With Governor John Kasich’s Wednesday approval of a law legalizing medical marijuana in Ohio, exactly half the states in the union (plus Washington, D.C.) permit the use of cannabis in some form.
Because the federal government’s official policy on cannabis use still states that it is a crime to buy, sell or use marijuana under any circumstance, individual state government policies form a patchwork quilt of different restrictions and requirements without much overall guidance.
In Colorado, for instance, it is perfectly legal to use marijuana products recreationally. But in Wisconsin, the only legal cannabis product is cannabidiol, an oil extract used to treat children with severe epilepsy. In Washington, D.C., it is legal to buy, grow and use marijuana but not to sell it.
Starting in September, Ohioans will have access to medical marijuana — but what does “medical marijuana” even mean? Who can get it, and what conditions can it be used to treat? Those answers, too, are different from state to state.
The bill Kasich signed Wednesday allows physicians to prescribe cannabis products as treatment for 21 different medical conditions, including AIDS, epilepsy, chronic pain and post-traumatic stress disorder.

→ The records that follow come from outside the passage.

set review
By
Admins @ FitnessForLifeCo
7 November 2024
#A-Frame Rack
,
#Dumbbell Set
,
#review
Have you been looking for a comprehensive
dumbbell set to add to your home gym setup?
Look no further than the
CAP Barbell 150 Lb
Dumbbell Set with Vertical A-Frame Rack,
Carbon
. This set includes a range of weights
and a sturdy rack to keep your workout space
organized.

This policy approves cannabis treatment for a broader range of conditions than many other states, but comes with a few caveats: the products in question must be oils, patches or edibles, marijuana will not be covered by insurance and local governments can still decide to ban or limit marijuana dispensaries.
By contrast, Illinois, which has one of the most expansive medical marijuana policies in the country, allows physicians to prescribe cannabis products for nearly 40 conditions, and these products can be smoked, eaten, vaporized or applied to the skin as a balm.